TASK INPUTS Block Start

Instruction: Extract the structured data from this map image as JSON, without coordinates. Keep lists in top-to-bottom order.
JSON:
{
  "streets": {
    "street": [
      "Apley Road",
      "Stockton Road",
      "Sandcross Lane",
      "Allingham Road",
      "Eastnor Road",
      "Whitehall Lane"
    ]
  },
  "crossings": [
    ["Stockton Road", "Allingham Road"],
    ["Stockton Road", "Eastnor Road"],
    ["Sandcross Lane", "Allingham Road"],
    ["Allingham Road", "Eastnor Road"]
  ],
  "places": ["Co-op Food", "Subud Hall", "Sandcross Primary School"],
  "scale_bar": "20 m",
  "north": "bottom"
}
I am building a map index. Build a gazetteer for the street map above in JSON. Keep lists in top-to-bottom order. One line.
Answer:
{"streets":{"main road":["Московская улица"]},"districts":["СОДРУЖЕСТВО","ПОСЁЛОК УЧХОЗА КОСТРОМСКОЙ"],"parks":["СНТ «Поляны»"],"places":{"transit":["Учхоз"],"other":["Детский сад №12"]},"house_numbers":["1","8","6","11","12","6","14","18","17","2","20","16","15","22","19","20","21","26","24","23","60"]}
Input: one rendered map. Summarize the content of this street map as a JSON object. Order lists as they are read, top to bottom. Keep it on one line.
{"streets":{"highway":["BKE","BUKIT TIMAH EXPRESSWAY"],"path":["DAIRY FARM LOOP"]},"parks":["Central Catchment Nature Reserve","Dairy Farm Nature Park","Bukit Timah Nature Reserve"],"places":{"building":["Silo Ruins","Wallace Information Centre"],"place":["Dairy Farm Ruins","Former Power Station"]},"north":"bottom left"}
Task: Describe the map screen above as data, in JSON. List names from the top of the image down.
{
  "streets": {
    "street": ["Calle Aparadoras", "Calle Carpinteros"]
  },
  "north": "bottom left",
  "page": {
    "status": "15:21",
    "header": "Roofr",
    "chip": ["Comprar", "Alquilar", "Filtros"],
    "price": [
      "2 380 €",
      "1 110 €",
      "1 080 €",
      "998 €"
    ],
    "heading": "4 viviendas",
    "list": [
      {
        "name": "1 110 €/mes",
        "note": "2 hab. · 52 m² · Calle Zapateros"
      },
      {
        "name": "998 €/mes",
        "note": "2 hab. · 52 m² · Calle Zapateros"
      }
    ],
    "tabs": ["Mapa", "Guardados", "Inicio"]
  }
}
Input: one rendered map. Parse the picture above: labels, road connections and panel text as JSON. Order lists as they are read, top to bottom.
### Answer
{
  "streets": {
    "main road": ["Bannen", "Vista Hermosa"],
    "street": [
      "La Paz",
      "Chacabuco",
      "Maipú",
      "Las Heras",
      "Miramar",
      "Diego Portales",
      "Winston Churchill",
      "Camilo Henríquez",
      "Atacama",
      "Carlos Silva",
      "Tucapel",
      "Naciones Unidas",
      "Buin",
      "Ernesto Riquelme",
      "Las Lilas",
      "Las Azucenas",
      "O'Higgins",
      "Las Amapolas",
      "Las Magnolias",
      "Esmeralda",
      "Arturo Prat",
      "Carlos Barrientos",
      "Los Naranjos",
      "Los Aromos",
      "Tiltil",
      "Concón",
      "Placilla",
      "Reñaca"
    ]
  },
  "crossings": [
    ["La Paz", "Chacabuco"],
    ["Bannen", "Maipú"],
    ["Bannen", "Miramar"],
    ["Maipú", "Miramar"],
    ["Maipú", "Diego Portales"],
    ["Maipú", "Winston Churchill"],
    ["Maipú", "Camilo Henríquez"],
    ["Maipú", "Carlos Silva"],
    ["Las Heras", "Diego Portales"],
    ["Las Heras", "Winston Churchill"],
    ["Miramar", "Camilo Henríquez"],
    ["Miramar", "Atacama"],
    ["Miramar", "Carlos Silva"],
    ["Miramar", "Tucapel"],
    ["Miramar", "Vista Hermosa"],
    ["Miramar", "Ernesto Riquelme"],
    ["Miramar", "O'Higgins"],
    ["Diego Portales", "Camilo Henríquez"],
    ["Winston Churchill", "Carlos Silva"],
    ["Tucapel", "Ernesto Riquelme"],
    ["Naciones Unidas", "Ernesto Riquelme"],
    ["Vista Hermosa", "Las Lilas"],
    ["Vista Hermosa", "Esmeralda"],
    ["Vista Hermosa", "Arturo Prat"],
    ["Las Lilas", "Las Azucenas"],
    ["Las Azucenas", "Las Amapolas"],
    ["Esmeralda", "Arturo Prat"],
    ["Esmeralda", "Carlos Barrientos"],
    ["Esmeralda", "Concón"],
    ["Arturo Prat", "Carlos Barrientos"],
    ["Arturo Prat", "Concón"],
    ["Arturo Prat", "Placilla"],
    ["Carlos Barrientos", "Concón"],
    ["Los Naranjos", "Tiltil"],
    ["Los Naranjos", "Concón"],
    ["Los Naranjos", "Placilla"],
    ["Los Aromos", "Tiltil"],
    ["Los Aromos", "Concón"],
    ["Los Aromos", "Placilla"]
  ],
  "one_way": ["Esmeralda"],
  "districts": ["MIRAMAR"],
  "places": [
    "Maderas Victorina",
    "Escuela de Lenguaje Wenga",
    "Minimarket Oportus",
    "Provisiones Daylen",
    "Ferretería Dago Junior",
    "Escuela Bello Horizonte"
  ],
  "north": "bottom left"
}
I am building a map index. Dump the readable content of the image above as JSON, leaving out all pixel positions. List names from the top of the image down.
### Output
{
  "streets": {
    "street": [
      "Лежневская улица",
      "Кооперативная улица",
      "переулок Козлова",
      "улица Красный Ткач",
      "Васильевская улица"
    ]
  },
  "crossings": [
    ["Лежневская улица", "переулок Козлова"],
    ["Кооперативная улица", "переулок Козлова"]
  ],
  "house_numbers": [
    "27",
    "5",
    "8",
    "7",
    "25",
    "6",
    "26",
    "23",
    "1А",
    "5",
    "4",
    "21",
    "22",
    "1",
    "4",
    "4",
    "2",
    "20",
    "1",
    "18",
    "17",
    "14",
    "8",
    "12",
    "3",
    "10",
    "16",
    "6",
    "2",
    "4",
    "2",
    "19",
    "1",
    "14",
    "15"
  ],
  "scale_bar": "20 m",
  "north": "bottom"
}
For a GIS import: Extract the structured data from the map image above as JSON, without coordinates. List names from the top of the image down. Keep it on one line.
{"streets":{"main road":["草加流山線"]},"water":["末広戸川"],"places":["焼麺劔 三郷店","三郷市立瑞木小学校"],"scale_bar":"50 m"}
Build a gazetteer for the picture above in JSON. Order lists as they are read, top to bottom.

TASK INPUTS Block End

» WHAT TO PRODUCE: Read the lines above. Gather those in which the string "index" is found.

» EXERCISE RESPONSE:
I am building a map index. Build a gazetteer for the street map above in JSON. Keep lists in top-to-bottom order. One line.
I am building a map index. Dump the readable content of the image above as JSON, leaving out all pixel positions. List names from the top of the image down.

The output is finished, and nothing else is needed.